- Written task -
The full set of entries below should be transcribed exactly.

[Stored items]
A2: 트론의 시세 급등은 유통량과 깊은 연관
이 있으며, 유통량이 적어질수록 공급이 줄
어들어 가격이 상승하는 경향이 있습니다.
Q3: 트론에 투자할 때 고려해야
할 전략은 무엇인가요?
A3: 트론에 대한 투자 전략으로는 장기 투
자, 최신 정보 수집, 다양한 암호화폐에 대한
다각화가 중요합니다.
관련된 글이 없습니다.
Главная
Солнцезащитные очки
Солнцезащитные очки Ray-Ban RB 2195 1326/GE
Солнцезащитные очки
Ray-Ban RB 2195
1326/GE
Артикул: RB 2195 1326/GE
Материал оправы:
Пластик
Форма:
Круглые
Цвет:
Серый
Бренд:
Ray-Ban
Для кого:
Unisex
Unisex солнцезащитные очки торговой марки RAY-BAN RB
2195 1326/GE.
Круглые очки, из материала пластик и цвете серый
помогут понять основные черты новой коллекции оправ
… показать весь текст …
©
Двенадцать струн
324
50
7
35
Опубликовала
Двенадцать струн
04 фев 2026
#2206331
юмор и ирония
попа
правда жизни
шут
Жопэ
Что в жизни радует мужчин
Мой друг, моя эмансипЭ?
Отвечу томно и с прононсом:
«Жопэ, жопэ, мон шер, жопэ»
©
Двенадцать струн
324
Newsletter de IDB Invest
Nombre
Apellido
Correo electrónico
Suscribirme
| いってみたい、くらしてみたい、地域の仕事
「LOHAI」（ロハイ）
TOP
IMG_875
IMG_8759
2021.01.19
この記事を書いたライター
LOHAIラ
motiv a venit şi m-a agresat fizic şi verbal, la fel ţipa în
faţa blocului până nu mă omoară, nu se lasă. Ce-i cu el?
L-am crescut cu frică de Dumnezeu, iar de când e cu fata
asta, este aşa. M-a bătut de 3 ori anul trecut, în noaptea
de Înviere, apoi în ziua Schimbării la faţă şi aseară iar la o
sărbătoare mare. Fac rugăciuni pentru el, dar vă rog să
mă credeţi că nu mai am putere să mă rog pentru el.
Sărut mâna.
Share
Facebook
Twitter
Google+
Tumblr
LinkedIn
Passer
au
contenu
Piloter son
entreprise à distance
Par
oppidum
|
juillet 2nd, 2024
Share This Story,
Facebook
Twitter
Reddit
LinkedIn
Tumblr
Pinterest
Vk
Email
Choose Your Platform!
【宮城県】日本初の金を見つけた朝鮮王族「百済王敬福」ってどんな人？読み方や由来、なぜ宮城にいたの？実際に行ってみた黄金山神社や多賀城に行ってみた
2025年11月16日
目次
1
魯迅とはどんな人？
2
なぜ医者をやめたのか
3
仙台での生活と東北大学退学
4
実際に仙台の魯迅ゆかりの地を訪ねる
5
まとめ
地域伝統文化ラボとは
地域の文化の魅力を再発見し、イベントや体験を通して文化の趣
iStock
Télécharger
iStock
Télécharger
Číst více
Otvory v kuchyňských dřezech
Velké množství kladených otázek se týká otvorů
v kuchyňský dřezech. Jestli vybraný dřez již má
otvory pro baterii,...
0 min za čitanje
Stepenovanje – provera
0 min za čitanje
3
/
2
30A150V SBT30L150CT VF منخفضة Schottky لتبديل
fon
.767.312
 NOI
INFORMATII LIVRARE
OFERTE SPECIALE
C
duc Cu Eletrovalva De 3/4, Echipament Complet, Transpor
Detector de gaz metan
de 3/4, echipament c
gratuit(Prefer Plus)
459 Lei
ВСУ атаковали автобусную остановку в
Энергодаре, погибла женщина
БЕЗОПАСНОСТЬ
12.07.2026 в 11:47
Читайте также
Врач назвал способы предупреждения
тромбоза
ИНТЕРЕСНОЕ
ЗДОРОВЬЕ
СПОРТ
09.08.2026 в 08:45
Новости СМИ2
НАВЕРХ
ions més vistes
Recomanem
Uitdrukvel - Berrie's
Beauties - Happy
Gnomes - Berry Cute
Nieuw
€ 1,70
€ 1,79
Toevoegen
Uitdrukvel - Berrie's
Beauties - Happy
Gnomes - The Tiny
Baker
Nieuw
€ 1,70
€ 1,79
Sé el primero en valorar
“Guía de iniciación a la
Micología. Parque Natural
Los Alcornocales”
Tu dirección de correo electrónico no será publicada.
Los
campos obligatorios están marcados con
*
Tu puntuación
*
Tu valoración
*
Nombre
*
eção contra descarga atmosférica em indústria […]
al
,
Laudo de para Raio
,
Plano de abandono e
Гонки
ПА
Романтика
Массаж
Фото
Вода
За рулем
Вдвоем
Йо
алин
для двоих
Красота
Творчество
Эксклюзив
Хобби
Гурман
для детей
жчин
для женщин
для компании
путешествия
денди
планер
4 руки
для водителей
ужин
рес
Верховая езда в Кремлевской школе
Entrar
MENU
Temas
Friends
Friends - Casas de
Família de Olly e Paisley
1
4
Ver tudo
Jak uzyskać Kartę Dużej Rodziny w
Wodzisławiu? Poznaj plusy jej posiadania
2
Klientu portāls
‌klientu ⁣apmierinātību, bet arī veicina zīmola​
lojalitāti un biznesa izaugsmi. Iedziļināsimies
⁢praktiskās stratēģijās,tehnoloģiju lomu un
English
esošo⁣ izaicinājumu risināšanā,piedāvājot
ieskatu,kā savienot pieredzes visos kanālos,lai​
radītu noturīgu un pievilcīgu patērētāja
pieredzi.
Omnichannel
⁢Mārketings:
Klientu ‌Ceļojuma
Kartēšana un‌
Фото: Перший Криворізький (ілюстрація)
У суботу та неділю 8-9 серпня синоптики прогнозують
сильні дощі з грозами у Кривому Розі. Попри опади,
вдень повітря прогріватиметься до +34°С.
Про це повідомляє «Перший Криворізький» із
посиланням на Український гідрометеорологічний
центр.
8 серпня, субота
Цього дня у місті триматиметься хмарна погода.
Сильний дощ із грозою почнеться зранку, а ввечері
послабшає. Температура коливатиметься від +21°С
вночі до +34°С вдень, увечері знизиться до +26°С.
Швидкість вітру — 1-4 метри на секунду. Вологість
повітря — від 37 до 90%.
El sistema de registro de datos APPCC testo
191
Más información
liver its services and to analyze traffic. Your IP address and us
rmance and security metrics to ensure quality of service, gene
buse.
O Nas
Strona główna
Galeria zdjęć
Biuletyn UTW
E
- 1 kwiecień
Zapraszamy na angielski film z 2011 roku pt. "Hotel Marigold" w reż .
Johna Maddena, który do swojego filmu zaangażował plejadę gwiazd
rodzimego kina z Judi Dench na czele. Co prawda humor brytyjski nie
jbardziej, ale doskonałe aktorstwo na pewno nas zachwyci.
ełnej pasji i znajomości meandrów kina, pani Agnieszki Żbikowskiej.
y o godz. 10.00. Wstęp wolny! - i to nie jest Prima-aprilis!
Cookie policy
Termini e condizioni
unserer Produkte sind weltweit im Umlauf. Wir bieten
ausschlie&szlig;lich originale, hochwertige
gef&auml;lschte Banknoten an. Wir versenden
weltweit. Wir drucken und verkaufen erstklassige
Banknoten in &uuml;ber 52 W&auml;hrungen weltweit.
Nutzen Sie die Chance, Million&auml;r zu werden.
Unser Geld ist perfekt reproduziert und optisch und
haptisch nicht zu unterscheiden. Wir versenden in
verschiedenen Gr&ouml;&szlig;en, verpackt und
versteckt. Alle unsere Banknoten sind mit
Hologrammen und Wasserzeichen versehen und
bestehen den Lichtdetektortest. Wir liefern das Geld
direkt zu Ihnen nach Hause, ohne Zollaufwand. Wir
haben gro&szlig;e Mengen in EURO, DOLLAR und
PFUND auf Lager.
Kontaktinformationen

- Task response -
A2: 트론의 시세 급등은 유통량과 깊은 연관
이 있으며, 유통량이 적어질수록 공급이 줄
어들어 가격이 상승하는 경향이 있습니다.
Q3: 트론에 투자할 때 고려해야
할 전략은 무엇인가요?
A3: 트론에 대한 투자 전략으로는 장기 투
자, 최신 정보 수집, 다양한 암호화폐에 대한
다각화가 중요합니다.
관련된 글이 없습니다.
Главная
Солнцезащитные очки
Солнцезащитные очки Ray-Ban RB 2195 1326/GE
Солнцезащитные очки
Ray-Ban RB 2195
1326/GE
Артикул: RB 2195 1326/GE
Материал оправы:
Пластик
Форма:
Круглые
Цвет:
Серый
Бренд:
Ray-Ban
Для кого:
Unisex
Unisex солнцезащитные очки торговой марки RAY-BAN RB
2195 1326/GE.
Круглые очки, из материала пластик и цвете серый
помогут понять основные черты новой коллекции оправ
… показать весь текст …
©
Двенадцать струн
324
50
7
35
Опубликовала
Двенадцать струн
04 фев 2026
#2206331
юмор и ирония
попа
правда жизни
шут
Жопэ
Что в жизни радует мужчин
Мой друг, моя эмансипЭ?
Отвечу томно и с прононсом:
«Жопэ, жопэ, мон шер, жопэ»
©
Двенадцать струн
324
Newsletter de IDB Invest
Nombre
Apellido
Correo electrónico
Suscribirme
| いってみたい、くらしてみたい、地域の仕事
「LOHAI」（ロハイ）
TOP
IMG_875
IMG_8759
2021.01.19
この記事を書いたライター
LOHAIラ
motiv a venit şi m-a agresat fizic şi verbal, la fel ţipa în
faţa blocului până nu mă omoară, nu se lasă. Ce-i cu el?
L-am crescut cu frică de Dumnezeu, iar de când e cu fata
asta, este aşa. M-a bătut de 3 ori anul trecut, în noaptea
de Înviere, apoi în ziua Schimbării la faţă şi aseară iar la o
sărbătoare mare. Fac rugăciuni pentru el, dar vă rog să
mă credeţi că nu mai am putere să mă rog pentru el.
Sărut mâna.
Share
Facebook
Twitter
Google+
Tumblr
LinkedIn
Passer
au
contenu
Piloter son
entreprise à distance
Par
oppidum
|
juillet 2nd, 2024
Share This Story,
Facebook
Twitter
Reddit
LinkedIn
Tumblr
Pinterest
Vk
Email
Choose Your Platform!
【宮城県】日本初の金を見つけた朝鮮王族「百済王敬福」ってどんな人？読み方や由来、なぜ宮城にいたの？実際に行ってみた黄金山神社や多賀城に行ってみた
2025年11月16日
目次
1
魯迅とはどんな人？
2
なぜ医者をやめたのか
3
仙台での生活と東北大学退学
4
実際に仙台の魯迅ゆかりの地を訪ねる
5
まとめ
地域伝統文化ラボとは
地域の文化の魅力を再発見し、イベントや体験を通して文化の趣
iStock
Télécharger
iStock
Télécharger
Číst více
Otvory v kuchyňských dřezech
Velké množství kladených otázek se týká otvorů
v kuchyňský dřezech. Jestli vybraný dřez již má
otvory pro baterii,...
0 min za čitanje
Stepenovanje – provera
0 min za čitanje
3
/
2
30A150V SBT30L150CT VF منخفضة Schottky لتبديل
fon
.767.312
 NOI
INFORMATII LIVRARE
OFERTE SPECIALE
C
duc Cu Eletrovalva De 3/4, Echipament Complet, Transpor
Detector de gaz metan
de 3/4, echipament c
gratuit(Prefer Plus)
459 Lei
ВСУ атаковали автобусную остановку в
Энергодаре, погибла женщина
БЕЗОПАСНОСТЬ
12.07.2026 в 11:47
Читайте также
Врач назвал способы предупреждения
тромбоза
ИНТЕРЕСНОЕ
ЗДОРОВЬЕ
СПОРТ
09.08.2026 в 08:45
Новости СМИ2
НАВЕРХ
ions més vistes
Recomanem
Uitdrukvel - Berrie's
Beauties - Happy
Gnomes - Berry Cute
Nieuw
€ 1,70
€ 1,79
Toevoegen
Uitdrukvel - Berrie's
Beauties - Happy
Gnomes - The Tiny
Baker
Nieuw
€ 1,70
€ 1,79
Sé el primero en valorar
“Guía de iniciación a la
Micología. Parque Natural
Los Alcornocales”
Tu dirección de correo electrónico no será publicada.
Los
campos obligatorios están marcados con
*
Tu puntuación
*
Tu valoración
*
Nombre
*
eção contra descarga atmosférica em indústria […]
al
,
Laudo de para Raio
,
Plano de abandono e
Гонки
ПА
Романтика
Массаж
Фото
Вода
За рулем
Вдвоем
Йо
алин
для двоих
Красота
Творчество
Эксклюзив
Хобби
Гурман
для детей
жчин
для женщин
для компании
путешествия
денди
планер
4 руки
для водителей
ужин
рес
Верховая езда в Кремлевской школе
Entrar
MENU
Temas
Friends
Friends - Casas de
Família de Olly e Paisley
1
4
Ver tudo
Jak uzyskać Kartę Dużej Rodziny w
Wodzisławiu? Poznaj plusy jej posiadania
2
Klientu portāls
‌klientu ⁣apmierinātību, bet arī veicina zīmola​
lojalitāti un biznesa izaugsmi. Iedziļināsimies
⁢praktiskās stratēģijās,tehnoloģiju lomu un
English
esošo⁣ izaicinājumu risināšanā,piedāvājot
ieskatu,kā savienot pieredzes visos kanālos,lai​
radītu noturīgu un pievilcīgu patērētāja
pieredzi.
Omnichannel
⁢Mārketings:
Klientu ‌Ceļojuma
Kartēšana un‌
Фото: Перший Криворізький (ілюстрація)
У суботу та неділю 8-9 серпня синоптики прогнозують
сильні дощі з грозами у Кривому Розі. Попри опади,
вдень повітря прогріватиметься до +34°С.
Про це повідомляє «Перший Криворізький» із
посиланням на Український гідрометеорологічний
центр.
8 серпня, субота
Цього дня у місті триматиметься хмарна погода.
Сильний дощ із грозою почнеться зранку, а ввечері
послабшає. Температура коливатиметься від +21°С
вночі до +34°С вдень, увечері знизиться до +26°С.
Швидкість вітру — 1-4 метри на секунду. Вологість
повітря — від 37 до 90%.
El sistema de registro de datos APPCC testo
191
Más información
liver its services and to analyze traffic. Your IP address and us
rmance and security metrics to ensure quality of service, gene
buse.
O Nas
Strona główna
Galeria zdjęć
Biuletyn UTW
E
- 1 kwiecień
Zapraszamy na angielski film z 2011 roku pt. "Hotel Marigold" w reż .
Johna Maddena, który do swojego filmu zaangażował plejadę gwiazd
rodzimego kina z Judi Dench na czele. Co prawda humor brytyjski nie
jbardziej, ale doskonałe aktorstwo na pewno nas zachwyci.
ełnej pasji i znajomości meandrów kina, pani Agnieszki Żbikowskiej.
y o godz. 10.00. Wstęp wolny! - i to nie jest Prima-aprilis!
Cookie policy
Termini e condizioni
unserer Produkte sind weltweit im Umlauf. Wir bieten
ausschlie&szlig;lich originale, hochwertige
gef&auml;lschte Banknoten an. Wir versenden
weltweit. Wir drucken und verkaufen erstklassige
Banknoten in &uuml;ber 52 W&auml;hrungen weltweit.
Nutzen Sie die Chance, Million&auml;r zu werden.
Unser Geld ist perfekt reproduziert und optisch und
haptisch nicht zu unterscheiden. Wir versenden in
verschiedenen Gr&ouml;&szlig;en, verpackt und
versteckt. Alle unsere Banknoten sind mit
Hologrammen und Wasserzeichen versehen und
bestehen den Lichtdetektortest. Wir liefern das Geld
direkt zu Ihnen nach Hause, ohne Zollaufwand. Wir
haben gro&szlig;e Mengen in EURO, DOLLAR und
PFUND auf Lager.
Kontaktinformationen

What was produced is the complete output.